Остановившись под хвостом самолета, Марков сказал:
– Сейчас нас с вышки не видно, этот загораживает, – он махнул рукой в сторону стоящего рядом грузового "Ил-76", – но лучше не маячить. Особенно не стоит стоять в полный рост на крыле. – Он приставил лестницу к хвосту, концы жердей уперлись в крышку десантного люка.
– У вас есть ключи? – удивился профессор.
– Ага. Второй комплект. И третий тоже, – ответил Марков, карабкаясь по лестнице. – Оба в кабине спрятаны. – И уже сверху объяснил:
– Я, Алексей Иванович, еще когда к эксперименту готовились, на всякий случай выкрутил два болта. Сам сейчас удивляюсь на свою предусмотрительность.
– Но ведь крышка же могла слететь в полете! – ужаснулся профессор.
– Вряд ли, конструкция не та, – ответил Марков. Жалея нервы профессора, он слегка покривил душой. – Алексей Иванович, придержите с той стороны. Я сейчас двину крышку, если лестница резко съедет, может сломаться. Обидно будет.
Завадский зашел под лестницу, крепко ухватился за нее обеими руками. Марков вдавил крышку люка, затем толкнул ее вверх. Крышка сначала пошла тяжело, ступенька, на которой стоял пилот, затрещала, но выдержала. Лестница, удерживаемая профессором, плавно опустилась концами жердей на нижнюю кромку люка, Марков дожал крышку – путь в самолет был открыт. Марков влез туда наполовину, щелкнул тумблером, но свет не загорелся.
– Сволочи, аккумулятор сняли! – Марков повернулся вправо, нашарил под чехлами для моторов фонарик. – Хорошо хоть, моторы зачехлить поленились, а то бы нашли фонарь, слямзили›› бы и его. Тоже мне, консервация называется…
Они шли по самолету и везде находили следы загребущих рук. Марков не переставал ругаться:
– Ну не сволочи разве?! Ну, я понимаю – целиком пулемет снять, но патронные коробки-то им на что?!…Алексей Иванович, половину инструмента забрали! То-то я гляжу, у того прапора морда была, как у сытого кота!

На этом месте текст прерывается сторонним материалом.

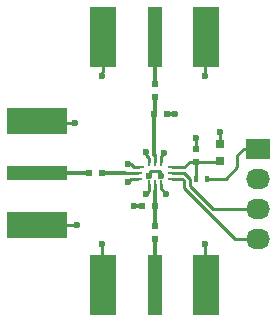
<source format=gtl>
G04 #@! TF.FileFunction,Copper,L1,Top,Signal*
%FSLAX46Y46*%
G04 Gerber Fmt 4.6, Leading zero omitted, Abs format (unit mm)*
G04 Created by KiCad (PCBNEW 4.0.2-stable) date Sun 24 Apr 2016 07:43:34 PM AKDT*
%MOMM*%
G01*
G04 APERTURE LIST*
%ADD10C,0.100000*%
%ADD11R,0.850000X0.250000*%
%ADD12R,0.650000X0.250000*%
%ADD13R,0.250000X0.650000*%
%ADD14R,0.770000X0.250000*%
%ADD15R,0.600000X0.500000*%
%ADD16R,0.500000X0.600000*%
%ADD17R,0.750000X0.800000*%
%ADD18R,0.400000X0.600000*%
%ADD19R,2.032000X1.727200*%
%ADD20O,2.032000X1.727200*%
%ADD21R,5.080000X1.290000*%
%ADD22R,5.080000X2.290000*%
%ADD23R,1.290000X5.080000*%
%ADD24R,2.290000X5.080000*%
%ADD25C,0.600000*%
%ADD26C,0.350000*%
%ADD27C,0.250000*%
G04 APERTURE END LIST*
D10*
D11*
X147150000Y-104503600D03*
D12*
X147050000Y-105003600D03*
X147050000Y-105503600D03*
D13*
X148000000Y-105903600D03*
X148500000Y-105903600D03*
X149000000Y-105903600D03*
D12*
X149950000Y-105503600D03*
X149950000Y-105003600D03*
X149950000Y-104503600D03*
D13*
X149000000Y-104103600D03*
X148500000Y-104103600D03*
X148000000Y-104103600D03*
D14*
X148500000Y-104853600D03*
D15*
X142950000Y-105000000D03*
X144050000Y-105000000D03*
D16*
X148500000Y-110600000D03*
X148500000Y-109500000D03*
X148500000Y-97450000D03*
X148500000Y-98550000D03*
D15*
X148450000Y-100000000D03*
X149550000Y-100000000D03*
X147450000Y-107750000D03*
X148550000Y-107750000D03*
D16*
X152000000Y-104050000D03*
X152000000Y-102950000D03*
D17*
X154000000Y-104000000D03*
X154000000Y-102500000D03*
D18*
X152900000Y-105500000D03*
X152000000Y-105500000D03*
D19*
X157250000Y-102920000D03*
D20*
X157250000Y-105460000D03*
X157250000Y-108000000D03*
X157250000Y-110540000D03*
D21*
X138500000Y-105000000D03*
D22*
X138500000Y-109380000D03*
X138500000Y-100620000D03*
D23*
X148500000Y-114500000D03*
D24*
X152880000Y-114500000D03*
X144120000Y-114500000D03*
D23*
X148500000Y-93500000D03*
D24*
X144120000Y-93500000D03*
X152880000Y-93500000D03*
D25*
X152750000Y-96750000D03*
X144000000Y-96750000D03*
X152750000Y-111000000D03*
X144000000Y-111000000D03*
X141880000Y-109380000D03*
X141750000Y-100750000D03*
X147750000Y-106750000D03*
X149457120Y-106750000D03*
X149250000Y-103278600D03*
X147750000Y-103250000D03*
X146250000Y-105750000D03*
X146250000Y-104250000D03*
X149001053Y-105249077D03*
X147998947Y-105249077D03*
X150250000Y-100000000D03*
X146750000Y-107750000D03*
X154000000Y-101500000D03*
X152000000Y-102000000D03*
D26*
X138500000Y-105000000D02*
X142950000Y-105000000D01*
D27*
X146000000Y-105000000D02*
X146003600Y-105003600D01*
X146003600Y-105003600D02*
X147050000Y-105003600D01*
D26*
X144050000Y-105000000D02*
X146000000Y-105000000D01*
X148500000Y-110600000D02*
X148500000Y-114500000D01*
X148550000Y-107750000D02*
X148550000Y-109450000D01*
X148550000Y-109450000D02*
X148500000Y-109500000D01*
X148500000Y-106500000D02*
X148550000Y-106550000D01*
X148550000Y-106550000D02*
X148550000Y-107750000D01*
D27*
X148500000Y-105903600D02*
X148500000Y-106500000D01*
D26*
X148500000Y-93500000D02*
X148500000Y-97324998D01*
X148500000Y-97324998D02*
X148500000Y-97450000D01*
X148500000Y-98550000D02*
X148500000Y-99950000D01*
X148500000Y-99950000D02*
X148450000Y-100000000D01*
X148500000Y-103500000D02*
X148450000Y-103450000D01*
X148450000Y-103450000D02*
X148450000Y-100000000D01*
D27*
X148500000Y-104103600D02*
X148500000Y-103500000D01*
X152750000Y-96750000D02*
X152750000Y-93630000D01*
X152750000Y-93630000D02*
X152880000Y-93500000D01*
X144120000Y-96380000D02*
X144000000Y-96500000D01*
X144000000Y-96500000D02*
X144000000Y-96750000D01*
X144120000Y-93500000D02*
X144120000Y-96380000D01*
X152750000Y-111000000D02*
X152750000Y-114370000D01*
X152750000Y-114370000D02*
X152880000Y-114500000D01*
X144000000Y-111000000D02*
X144000000Y-114380000D01*
X144000000Y-114380000D02*
X144120000Y-114500000D01*
X138500000Y-109380000D02*
X141880000Y-109380000D01*
X141750000Y-100750000D02*
X138630000Y-100750000D01*
X138630000Y-100750000D02*
X138500000Y-100620000D01*
X148853600Y-104853600D02*
X149001053Y-105001053D01*
X149001053Y-105001053D02*
X149001053Y-105249077D01*
X148500000Y-104853600D02*
X148853600Y-104853600D01*
X148146400Y-104853600D02*
X147998947Y-105001053D01*
X147998947Y-105001053D02*
X147998947Y-105249077D01*
X148500000Y-104853600D02*
X148146400Y-104853600D01*
X148000000Y-105903600D02*
X148000000Y-106500000D01*
X148000000Y-106500000D02*
X147750000Y-106750000D01*
X149000000Y-105903600D02*
X149000000Y-106292880D01*
X149000000Y-106292880D02*
X149457120Y-106750000D01*
X149000000Y-104103600D02*
X149000000Y-103528600D01*
X149000000Y-103528600D02*
X149250000Y-103278600D01*
X147750000Y-103457120D02*
X147750000Y-103250000D01*
X148000000Y-104103600D02*
X148000000Y-103707120D01*
X148000000Y-103707120D02*
X147750000Y-103457120D01*
X147050000Y-105503600D02*
X146496400Y-105503600D01*
X146496400Y-105503600D02*
X146250000Y-105750000D01*
X146492800Y-104250000D02*
X146250000Y-104250000D01*
X147150000Y-104503600D02*
X146746400Y-104503600D01*
X146746400Y-104503600D02*
X146492800Y-104250000D01*
X149000000Y-105250130D02*
X149001053Y-105249077D01*
X148000000Y-105250130D02*
X147998947Y-105249077D01*
D26*
X149004644Y-105245486D02*
X149001053Y-105249077D01*
X149000000Y-105250000D02*
X149000130Y-105250000D01*
X149000130Y-105250000D02*
X149001053Y-105249077D01*
X150000000Y-100000000D02*
X150250000Y-100000000D01*
X149550000Y-100000000D02*
X150000000Y-100000000D01*
X147450000Y-107750000D02*
X146750000Y-107750000D01*
D27*
X154000000Y-102500000D02*
X154000000Y-101500000D01*
X152000000Y-102950000D02*
X152000000Y-102000000D01*
X152000000Y-104050000D02*
X152000000Y-105500000D01*
X152000000Y-104050000D02*
X153950000Y-104050000D01*
X153950000Y-104050000D02*
X154000000Y-104000000D01*
X151000000Y-104500000D02*
X151450000Y-104050000D01*
X151450000Y-104050000D02*
X152000000Y-104050000D01*
X150153600Y-104500000D02*
X151000000Y-104500000D01*
X149950000Y-104503600D02*
X150150000Y-104503600D01*
X150150000Y-104503600D02*
X150153600Y-104500000D01*
X152900000Y-105500000D02*
X154500000Y-105500000D01*
X154500000Y-105500000D02*
X155500000Y-104500000D01*
X155500000Y-104500000D02*
X155500000Y-103500000D01*
X155500000Y-103500000D02*
X156080000Y-102920000D01*
X156080000Y-102920000D02*
X157500000Y-102920000D01*
X151474999Y-105474999D02*
X151003600Y-105003600D01*
X151003600Y-105003600D02*
X149950000Y-105003600D01*
X151474999Y-106060001D02*
X151474999Y-105474999D01*
X157500000Y-108000000D02*
X153414998Y-108000000D01*
X153414998Y-108000000D02*
X151474999Y-106060001D01*
X151000000Y-105636410D02*
X151000000Y-106221412D01*
X151000000Y-106221412D02*
X155318588Y-110540000D01*
X155318588Y-110540000D02*
X156234000Y-110540000D01*
X156234000Y-110540000D02*
X157500000Y-110540000D01*
X150867190Y-105503600D02*
X151000000Y-105636410D01*
X149950000Y-105503600D02*
X150867190Y-105503600D01*
M02*

</source>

– Какого прапора? – не понял Завадский.
– Да шлялся тут один со здоровенной торбой. Ну, зараза!..
– Осциллографа не хватает, – сказал Завадский. – Авометр›› тоже пропал. А ламповый вольтметр не взяли.
– Старье, кому он здесь нужен?
– Осциллограф ведь тоже ламповый.
К счастью, специальный инструмент и приспособления оказались на месте, пропало в основном то, что может найти применение в каждом доме или гараже: гаечные ключи, отвертки, струбцины, съемники, пассатижи. Но практически подчистую. Уцелела только небольшая укладка, спрятанная под сидением бортмеханика, – наверное, туда не догадались заглянуть. Приборные доски, к счастью, тоже почти не тронули, только вытащили часы со светящимися стрелками и циферблатом.
Марков ковырялся в кабине. Взяв отвертку из уцелевшей укладки, он откручивал винты, бормоча: "Ну, если и ее нашли…"
Не нашли. Из тайника, не замеченного прапором и компанией, пилот достал алюминиевую фляжку, встряхнул ее. Внутри булькнуло.